**Assignment:** When you reach the entries below, transcribe each line word for word.

**Transcribed page contents:**
---*---

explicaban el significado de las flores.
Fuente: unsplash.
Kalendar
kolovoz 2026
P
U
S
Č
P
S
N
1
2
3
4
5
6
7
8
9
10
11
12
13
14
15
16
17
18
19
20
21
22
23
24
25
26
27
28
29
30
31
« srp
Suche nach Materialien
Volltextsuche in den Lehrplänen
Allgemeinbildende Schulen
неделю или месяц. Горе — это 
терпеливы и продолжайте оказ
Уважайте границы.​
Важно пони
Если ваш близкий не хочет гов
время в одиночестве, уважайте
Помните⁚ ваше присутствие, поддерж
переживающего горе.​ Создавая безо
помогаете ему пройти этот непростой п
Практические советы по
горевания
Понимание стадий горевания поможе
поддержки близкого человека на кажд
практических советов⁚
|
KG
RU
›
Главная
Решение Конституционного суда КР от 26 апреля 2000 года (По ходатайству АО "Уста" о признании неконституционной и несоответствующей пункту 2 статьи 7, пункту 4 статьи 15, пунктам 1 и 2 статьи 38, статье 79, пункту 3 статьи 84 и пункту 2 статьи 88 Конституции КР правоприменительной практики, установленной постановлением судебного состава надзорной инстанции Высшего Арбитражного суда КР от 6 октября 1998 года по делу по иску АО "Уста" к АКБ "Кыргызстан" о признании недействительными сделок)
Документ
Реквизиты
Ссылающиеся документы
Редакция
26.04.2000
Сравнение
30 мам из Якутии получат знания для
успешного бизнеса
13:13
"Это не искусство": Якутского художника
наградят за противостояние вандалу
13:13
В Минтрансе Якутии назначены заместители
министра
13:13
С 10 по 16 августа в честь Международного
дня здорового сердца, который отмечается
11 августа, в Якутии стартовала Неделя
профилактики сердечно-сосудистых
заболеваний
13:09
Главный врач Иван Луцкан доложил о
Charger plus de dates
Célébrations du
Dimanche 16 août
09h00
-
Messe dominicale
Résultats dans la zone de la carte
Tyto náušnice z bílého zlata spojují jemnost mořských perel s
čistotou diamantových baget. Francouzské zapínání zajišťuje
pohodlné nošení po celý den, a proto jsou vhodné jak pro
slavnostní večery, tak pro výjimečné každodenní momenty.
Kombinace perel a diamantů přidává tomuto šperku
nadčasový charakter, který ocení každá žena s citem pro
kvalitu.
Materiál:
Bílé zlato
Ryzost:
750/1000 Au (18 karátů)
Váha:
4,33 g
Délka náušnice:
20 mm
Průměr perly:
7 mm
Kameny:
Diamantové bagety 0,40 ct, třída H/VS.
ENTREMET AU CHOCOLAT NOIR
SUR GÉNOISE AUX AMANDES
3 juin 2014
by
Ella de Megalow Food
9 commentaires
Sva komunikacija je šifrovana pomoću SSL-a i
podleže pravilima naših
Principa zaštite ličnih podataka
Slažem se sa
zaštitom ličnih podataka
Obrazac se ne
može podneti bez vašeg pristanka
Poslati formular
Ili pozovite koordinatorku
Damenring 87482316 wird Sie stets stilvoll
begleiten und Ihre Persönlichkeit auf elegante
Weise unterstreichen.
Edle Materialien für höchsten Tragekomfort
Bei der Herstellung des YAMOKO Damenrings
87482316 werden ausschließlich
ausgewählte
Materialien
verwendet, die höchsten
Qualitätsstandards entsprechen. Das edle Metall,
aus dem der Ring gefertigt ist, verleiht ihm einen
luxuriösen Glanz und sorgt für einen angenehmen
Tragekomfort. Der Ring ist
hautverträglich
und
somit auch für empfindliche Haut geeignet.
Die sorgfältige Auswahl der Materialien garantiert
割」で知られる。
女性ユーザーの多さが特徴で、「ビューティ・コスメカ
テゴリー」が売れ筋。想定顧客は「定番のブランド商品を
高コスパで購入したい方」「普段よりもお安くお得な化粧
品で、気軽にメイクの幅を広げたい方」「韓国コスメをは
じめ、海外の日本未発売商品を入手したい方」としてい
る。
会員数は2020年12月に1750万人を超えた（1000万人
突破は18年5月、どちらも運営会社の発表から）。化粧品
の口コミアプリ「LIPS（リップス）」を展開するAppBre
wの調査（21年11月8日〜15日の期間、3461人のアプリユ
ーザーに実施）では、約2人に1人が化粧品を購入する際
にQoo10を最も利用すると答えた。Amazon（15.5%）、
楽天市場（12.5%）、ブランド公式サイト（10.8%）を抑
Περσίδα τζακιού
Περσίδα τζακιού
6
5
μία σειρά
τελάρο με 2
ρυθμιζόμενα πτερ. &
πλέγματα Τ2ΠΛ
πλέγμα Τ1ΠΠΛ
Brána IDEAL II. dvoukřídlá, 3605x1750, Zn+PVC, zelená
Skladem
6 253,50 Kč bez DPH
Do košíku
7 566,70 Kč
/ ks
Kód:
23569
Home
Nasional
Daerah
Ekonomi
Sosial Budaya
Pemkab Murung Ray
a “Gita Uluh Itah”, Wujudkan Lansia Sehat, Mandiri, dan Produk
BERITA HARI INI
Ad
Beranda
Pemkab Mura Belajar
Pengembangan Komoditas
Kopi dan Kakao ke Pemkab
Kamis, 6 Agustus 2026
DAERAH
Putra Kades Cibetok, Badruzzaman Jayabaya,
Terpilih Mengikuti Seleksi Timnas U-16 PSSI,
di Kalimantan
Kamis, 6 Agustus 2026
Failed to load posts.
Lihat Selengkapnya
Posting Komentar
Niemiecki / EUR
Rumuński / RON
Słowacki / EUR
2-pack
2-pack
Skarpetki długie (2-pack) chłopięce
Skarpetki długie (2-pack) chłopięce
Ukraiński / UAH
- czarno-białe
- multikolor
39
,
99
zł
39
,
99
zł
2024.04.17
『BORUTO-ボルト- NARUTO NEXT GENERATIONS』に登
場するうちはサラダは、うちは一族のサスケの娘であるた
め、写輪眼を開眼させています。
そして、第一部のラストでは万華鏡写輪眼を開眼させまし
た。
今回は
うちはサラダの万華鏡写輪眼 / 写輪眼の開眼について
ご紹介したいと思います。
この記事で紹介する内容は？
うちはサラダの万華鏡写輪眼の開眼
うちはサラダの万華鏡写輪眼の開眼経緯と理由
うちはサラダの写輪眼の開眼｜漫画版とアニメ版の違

---*---

**Your solution:**
explicaban el significado de las flores.
Fuente: unsplash.
Kalendar
kolovoz 2026
P
U
S
Č
P
S
N
1
2
3
4
5
6
7
8
9
10
11
12
13
14
15
16
17
18
19
20
21
22
23
24
25
26
27
28
29
30
31
« srp
Suche nach Materialien
Volltextsuche in den Lehrplänen
Allgemeinbildende Schulen
неделю или месяц. Горе — это 
терпеливы и продолжайте оказ
Уважайте границы.​
Важно пони
Если ваш близкий не хочет гов
время в одиночестве, уважайте
Помните⁚ ваше присутствие, поддерж
переживающего горе.​ Создавая безо
помогаете ему пройти этот непростой п
Практические советы по
горевания
Понимание стадий горевания поможе
поддержки близкого человека на кажд
практических советов⁚
|
KG
RU
›
Главная
Решение Конституционного суда КР от 26 апреля 2000 года (По ходатайству АО "Уста" о признании неконституционной и несоответствующей пункту 2 статьи 7, пункту 4 статьи 15, пунктам 1 и 2 статьи 38, статье 79, пункту 3 статьи 84 и пункту 2 статьи 88 Конституции КР правоприменительной практики, установленной постановлением судебного состава надзорной инстанции Высшего Арбитражного суда КР от 6 октября 1998 года по делу по иску АО "Уста" к АКБ "Кыргызстан" о признании недействительными сделок)
Документ
Реквизиты
Ссылающиеся документы
Редакция
26.04.2000
Сравнение
30 мам из Якутии получат знания для
успешного бизнеса
13:13
"Это не искусство": Якутского художника
наградят за противостояние вандалу
13:13
В Минтрансе Якутии назначены заместители
министра
13:13
С 10 по 16 августа в честь Международного
дня здорового сердца, который отмечается
11 августа, в Якутии стартовала Неделя
профилактики сердечно-сосудистых
заболеваний
13:09
Главный врач Иван Луцкан доложил о
Charger plus de dates
Célébrations du
Dimanche 16 août
09h00
-
Messe dominicale
Résultats dans la zone de la carte
Tyto náušnice z bílého zlata spojují jemnost mořských perel s
čistotou diamantových baget. Francouzské zapínání zajišťuje
pohodlné nošení po celý den, a proto jsou vhodné jak pro
slavnostní večery, tak pro výjimečné každodenní momenty.
Kombinace perel a diamantů přidává tomuto šperku
nadčasový charakter, který ocení každá žena s citem pro
kvalitu.
Materiál:
Bílé zlato
Ryzost:
750/1000 Au (18 karátů)
Váha:
4,33 g
Délka náušnice:
20 mm
Průměr perly:
7 mm
Kameny:
Diamantové bagety 0,40 ct, třída H/VS.
ENTREMET AU CHOCOLAT NOIR
SUR GÉNOISE AUX AMANDES
3 juin 2014
by
Ella de Megalow Food
9 commentaires
Sva komunikacija je šifrovana pomoću SSL-a i
podleže pravilima naših
Principa zaštite ličnih podataka
Slažem se sa
zaštitom ličnih podataka
Obrazac se ne
može podneti bez vašeg pristanka
Poslati formular
Ili pozovite koordinatorku
Damenring 87482316 wird Sie stets stilvoll
begleiten und Ihre Persönlichkeit auf elegante
Weise unterstreichen.
Edle Materialien für höchsten Tragekomfort
Bei der Herstellung des YAMOKO Damenrings
87482316 werden ausschließlich
ausgewählte
Materialien
verwendet, die höchsten
Qualitätsstandards entsprechen. Das edle Metall,
aus dem der Ring gefertigt ist, verleiht ihm einen
luxuriösen Glanz und sorgt für einen angenehmen
Tragekomfort. Der Ring ist
hautverträglich
und
somit auch für empfindliche Haut geeignet.
Die sorgfältige Auswahl der Materialien garantiert
割」で知られる。
女性ユーザーの多さが特徴で、「ビューティ・コスメカ
テゴリー」が売れ筋。想定顧客は「定番のブランド商品を
高コスパで購入したい方」「普段よりもお安くお得な化粧
品で、気軽にメイクの幅を広げたい方」「韓国コスメをは
じめ、海外の日本未発売商品を入手したい方」としてい
る。
会員数は2020年12月に1750万人を超えた（1000万人
突破は18年5月、どちらも運営会社の発表から）。化粧品
の口コミアプリ「LIPS（リップス）」を展開するAppBre
wの調査（21年11月8日〜15日の期間、3461人のアプリユ
ーザーに実施）では、約2人に1人が化粧品を購入する際
にQoo10を最も利用すると答えた。Amazon（15.5%）、
楽天市場（12.5%）、ブランド公式サイト（10.8%）を抑
Περσίδα τζακιού
Περσίδα τζακιού
6
5
μία σειρά
τελάρο με 2
ρυθμιζόμενα πτερ. &
πλέγματα Τ2ΠΛ
πλέγμα Τ1ΠΠΛ
Brána IDEAL II. dvoukřídlá, 3605x1750, Zn+PVC, zelená
Skladem
6 253,50 Kč bez DPH
Do košíku
7 566,70 Kč
/ ks
Kód:
23569
Home
Nasional
Daerah
Ekonomi
Sosial Budaya
Pemkab Murung Ray
a “Gita Uluh Itah”, Wujudkan Lansia Sehat, Mandiri, dan Produk
BERITA HARI INI
Ad
Beranda
Pemkab Mura Belajar
Pengembangan Komoditas
Kopi dan Kakao ke Pemkab
Kamis, 6 Agustus 2026
DAERAH
Putra Kades Cibetok, Badruzzaman Jayabaya,
Terpilih Mengikuti Seleksi Timnas U-16 PSSI,
di Kalimantan
Kamis, 6 Agustus 2026
Failed to load posts.
Lihat Selengkapnya
Posting Komentar
Niemiecki / EUR
Rumuński / RON
Słowacki / EUR
2-pack
2-pack
Skarpetki długie (2-pack) chłopięce
Skarpetki długie (2-pack) chłopięce
Ukraiński / UAH
- czarno-białe
- multikolor
39
,
99
zł
39
,
99
zł
2024.04.17
『BORUTO-ボルト- NARUTO NEXT GENERATIONS』に登
場するうちはサラダは、うちは一族のサスケの娘であるた
め、写輪眼を開眼させています。
そして、第一部のラストでは万華鏡写輪眼を開眼させまし
た。
今回は
うちはサラダの万華鏡写輪眼 / 写輪眼の開眼について
ご紹介したいと思います。
この記事で紹介する内容は？
うちはサラダの万華鏡写輪眼の開眼
うちはサラダの万華鏡写輪眼の開眼経緯と理由
うちはサラダの写輪眼の開眼｜漫画版とアニメ版の違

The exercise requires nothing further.